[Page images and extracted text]
Segment Open

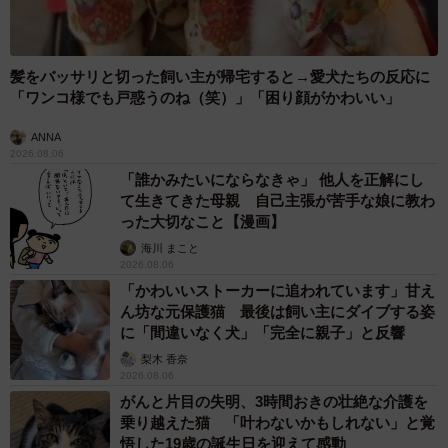
髪をバッサリと切った飼い主が帰宅すると→愛犬たちの反応に
「ワンコ様でも戸惑うのね（笑）」「困り顔がかわいい」
ANNA
2026.08.06
「誰かみたいにならなきゃ」 他人を正解にし
て生きてきた母親 自己主張が苦手な娘に教わ
った大切なこと【漫画】
海川 まこと
2026.08.06
「かわいいストーカーに追われています」甘え
ん坊な元保護猫 最後は飼い主にダイブする姿
に「間違いなく犬」「完全に親子」と反響
梨木 香奈
2026.08.06
がんと片目の失明、3時間おきの壮絶な介護を
乗り越えた猫 「叶わないかもしれない」と覚
悟した19歳の誕生日を迎えて感動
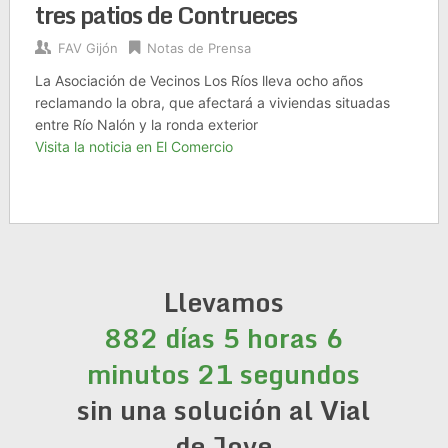
tres patios de Contrueces
FAV Gijón
Notas de Prensa
La Asociación de Vecinos Los Ríos lleva ocho años
reclamando la obra, que afectará a viviendas situadas
entre Río Nalón y la ronda exterior
Visita la noticia en El Comercio
Llevamos
882 días 5 horas 6
minutos 21 segundos
sin una solución al Vial
de Jove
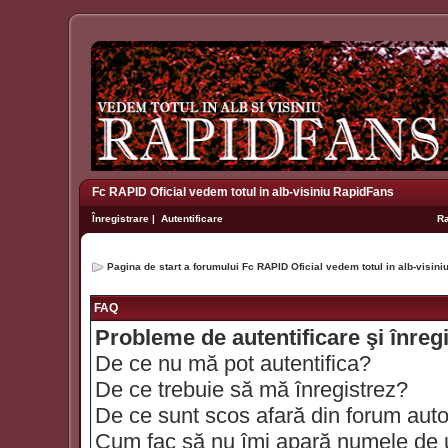
Fc RAPID Oficial vedem totul in alb-visiniu RapidFans
Înregistrare
|
Autentificare
R
Pagina de start a forumului Fc RAPID Oficial vedem totul in alb-visin
FAQ
Probleme de autentificare şi înreg
De ce nu mă pot autentifica?
De ce trebuie să mă înregistrez?
De ce sunt scos afară din forum aut
Cum fac să nu îmi apară numele de util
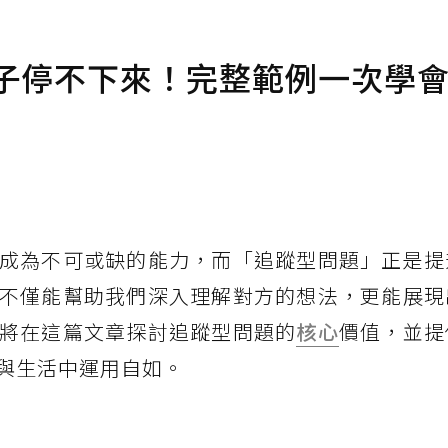
匣子停不下來！完整範例一次學
成為不可或缺的能力，而「追蹤型問題」正是提
不僅能幫助我們深入理解對方的想法，更能展現
將在這篇文章探討追蹤型問題的
核心
價值，並提
與生活中運用自如。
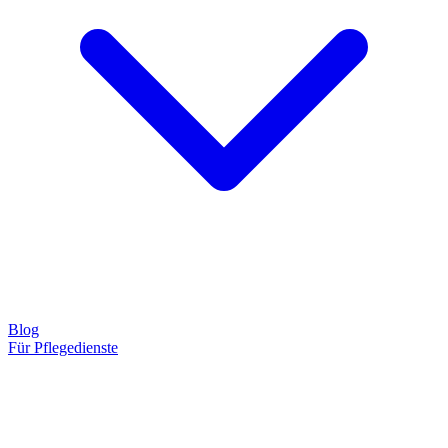
Blog
Für Pflegedienste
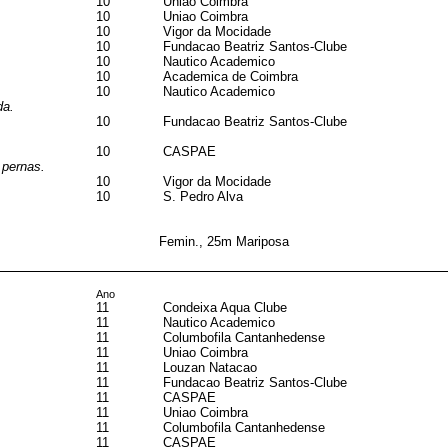
10
Uniao Coimbra
10
Uniao Coimbra
10
Vigor da Mocidade
10
Fundacao Beatriz Santos-Clube
10
Nautico Academico
10
Academica de Coimbra
10
Nautico Academico
da.
10
Fundacao Beatriz Santos-Clube
10
CASPAE
 pernas.
10
Vigor da Mocidade
10
S. Pedro Alva
Femin., 25m Mariposa
Ano
11
Condeixa Aqua Clube
11
Nautico Academico
11
Columbofila Cantanhedense
11
Uniao Coimbra
11
Louzan Natacao
11
Fundacao Beatriz Santos-Clube
11
CASPAE
11
Uniao Coimbra
11
Columbofila Cantanhedense
11
CASPAE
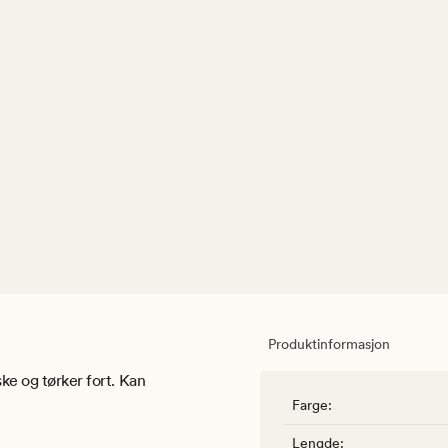
Produktinformasjon
ske og tørker fort. Kan
Farge
:
Lengde
:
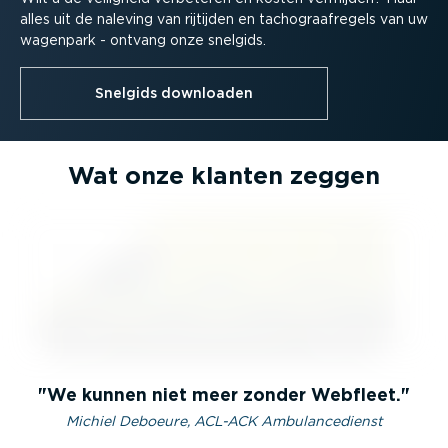
alles uit de naleving van rijtijden en tacho­graaf­regels van uw
wagenpark - ontvang onze snelgids.
Snelgids downloaden
Wat onze klanten zeggen
We kunnen niet meer zonder Webfleet.
Michiel Deboeure, ACL-ACK Ambulancedienst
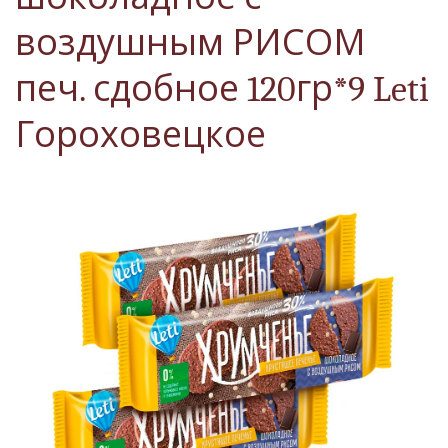
воздушным РИСОМ
печ. сдобное 120гр*9 Leti
Гороховецкое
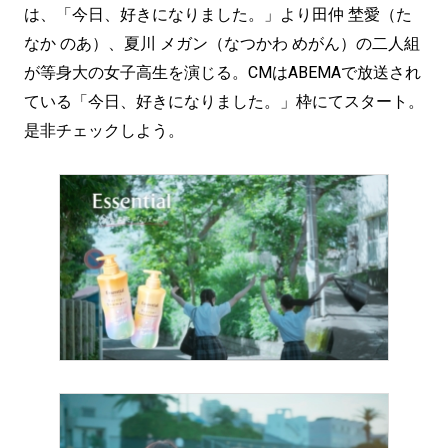
は、「今日、好きになりました。」より田仲 埜愛（た
なか のあ）、夏川 メガン（なつかわ めがん）の二人組
が等身大の女子高生を演じる。CMはABEMAで放送され
ている「今日、好きになりました。」枠にてスタート。
是非チェックしよう。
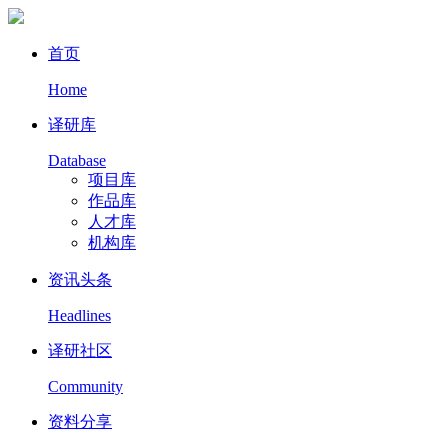
首页
Home
译研库
Database
项目库
作品库
人才库
机构库
资讯头条
Headlines
译研社区
Community
资料分享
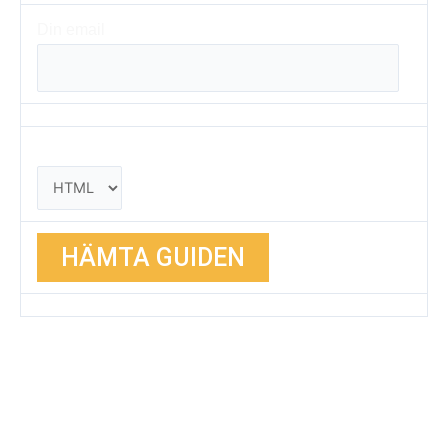
Din email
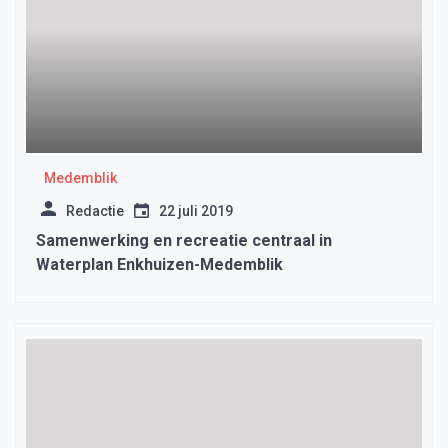
Medemblik
Redactie
22 juli 2019
Samenwerking en recreatie centraal in
Waterplan Enkhuizen-Medemblik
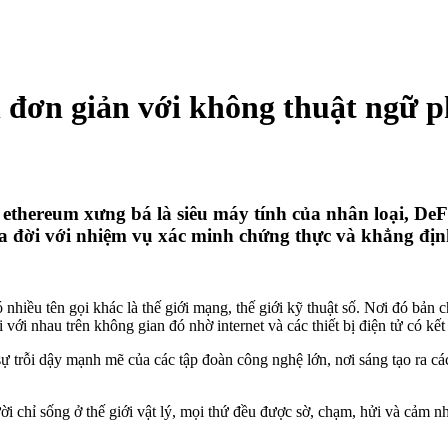
h đơn giản với không thuật ngữ 
i, ethereum xưng bá là siêu máy tính của nhân loại, De
 ra đời với nhiệm vụ xác minh chứng thực và khẳng địn
ó nhiều tên gọi khác là thế giới mạng, thế giới kỹ thuật số. Nơi đó bản
i với nhau trên không gian đó nhờ internet và các thiết bị điện tử có kế
 trỗi dậy mạnh mẽ của các tập đoàn công nghệ lớn, nơi sáng tạo ra các 
ời chỉ sống ở thế giới vật lý, mọi thứ đều được sờ, chạm, hửi và cảm nh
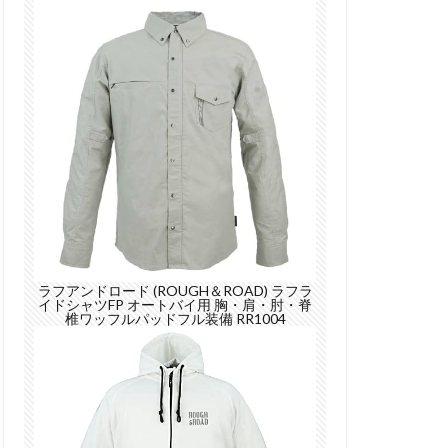
ラフアンドロード (ROUGH＆ROAD) ラフラ
イドシャツFP オートバイ用 胸・肩・肘・脊
椎ワッフルパッドフル装備 RR1004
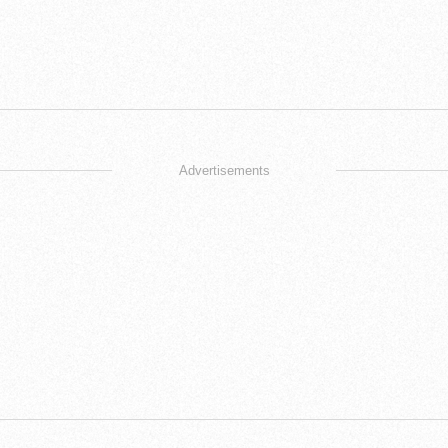
Advertisements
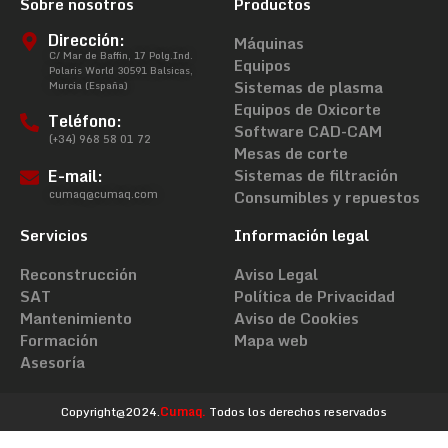
Sobre nosotros
Productos
Dirección:
Máquinas
C/ Mar de Baffin, 17 Polg.Ind.
Equipos
Polaris World 30591 Balsicas,
Sistemas de plasma
Murcia (España)
Equipos de Oxicorte
Teléfono:
Software CAD-CAM
(+34) 968 58 01 72
Mesas de corte
E-mail:
Sistemas de filtración
cumaq@cumaq.com
Consumibles y repuestos
Servicios
Información legal
Reconstrucción
Aviso Legal
SAT
Política de Privacidad
Mantenimiento
Aviso de Cookies
Formación
Mapa web
Asesoría
Copyright@2024.
Cumaq.
Todos los derechos reservados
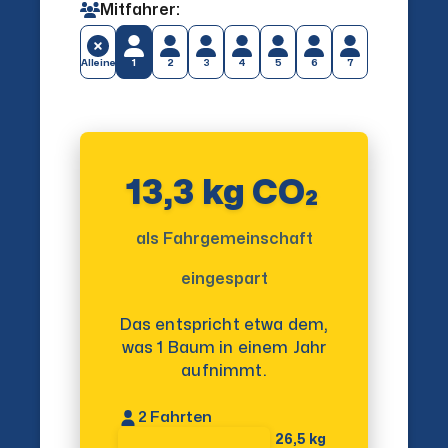
Mitfahrer:
Alleine
1
2
3
4
5
6
7
13,3 kg CO₂
als Fahrgemeinschaft
eingespart
Das entspricht etwa dem,
was 1 Baum in einem Jahr
aufnimmt.
2
Fahrten
26,5 kg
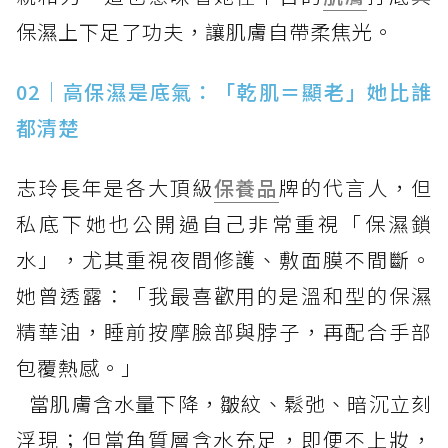
保濕上下足了功夫，讓肌膚自帶柔焦光。
02｜高保濕是底氣：「乾肌＝顯老」她比誰
都清楚
志玲長年是各大頂級
保養品
牌的代言人，但
私底下她也公開過自己非常重視「保濕鎖
水」，尤其重視夜間修護、敷面膜不間斷。
她曾透露：「我最喜歡用的是溫和型的保濕
精華油，睡前按摩臉部與脖子，再配合手部
包覆熱感。」
當肌膚含水量下降，皺紋、鬆弛、暗沉立刻
浮現；但當角質層含水充足，即便不上妝，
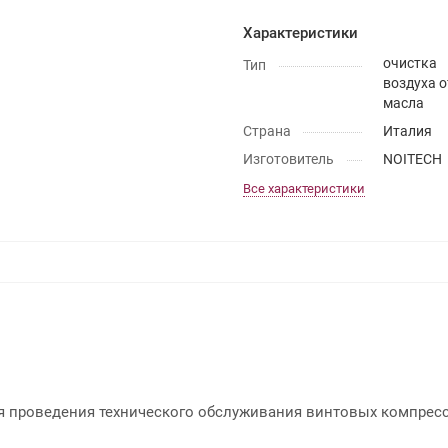
Характеристики
очистка
Тип
воздуха о
масла
Страна
Италия
Изготовитель
NOITECH
Все характеристики
я проведения технического обслуживания винтовых компрес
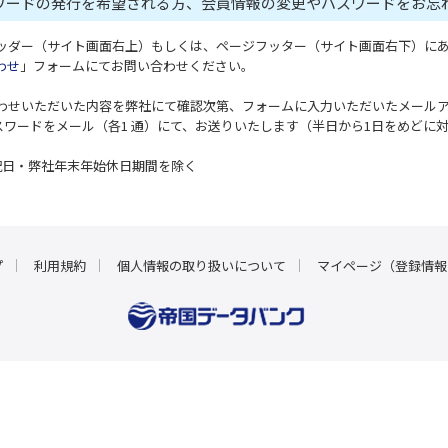
スワードの発行を希望される方、会員情報の変更やパスワードをお忘
ヘッダー（サイト画面右上）もしくは、ページフッター（サイト画面右下）に
わせ
」フォームにてお問い合わせください。
合わせいただいた内容を弊社にて確認次第、フォームに入力いただいたメール
パスワードをメール（各1 通）にて、お送りいたします（半日から1日をめどに
祝日・弊社年末年始休日期間を除く
プ
利用規約
個人情報の取り扱いについて
マイページ（登録情報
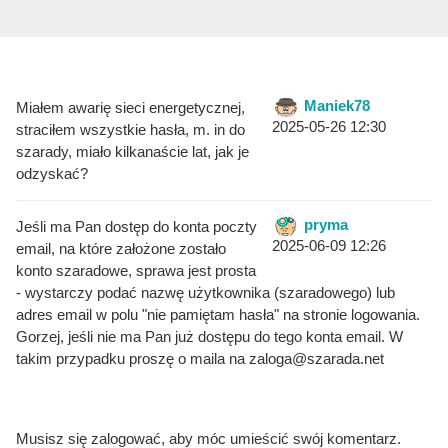
Maniek78
Miałem awarię sieci energetycznej,
2025-05-26 12:30
straciłem wszystkie hasła, m. in do
szarady, miało kilkanaście lat, jak je
odzyskać?
pryma
Jeśli ma Pan dostęp do konta poczty
2025-06-09 12:26
email, na które założone zostało
konto szaradowe, sprawa jest prosta
- wystarczy podać nazwę użytkownika (szaradowego) lub
adres email w polu "nie pamiętam hasła" na stronie logowania.
Gorzej, jeśli nie ma Pan już dostępu do tego konta email. W
takim przypadku proszę o maila na zaloga@szarada.net
Musisz się zalogować, aby móc umieścić swój komentarz.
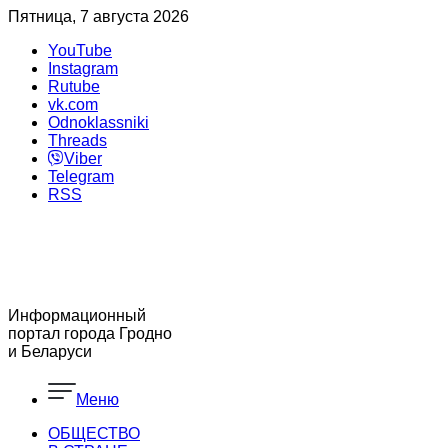
Пятница, 7 августа 2026
YouTube
Instagram
Rutube
vk.com
Odnoklassniki
Threads
Viber
Telegram
RSS
Информационный
портал города Гродно
и Беларуси
Меню
ОБЩЕСТВО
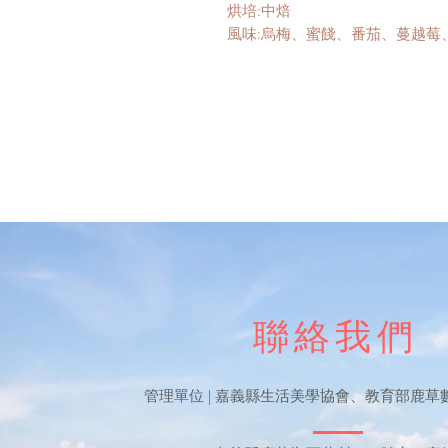
烘培:中焙
風味:烏梅、蜜餞、番茄、蔓越莓
聯絡我們
​管理單位 | 嘉義縣生活美學協會、教育部鹿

Segment Closed

▶ INSTRUCTION
Search the data above for the word "email", then gather each line in which it appears.

▶ TASK RESULT
Din email
email, na które założone zostało
adres email w polu "nie pamiętam hasła" na stronie logowania.
Gorzej, jeśli nie ma Pan już dostępu do tego konta email. W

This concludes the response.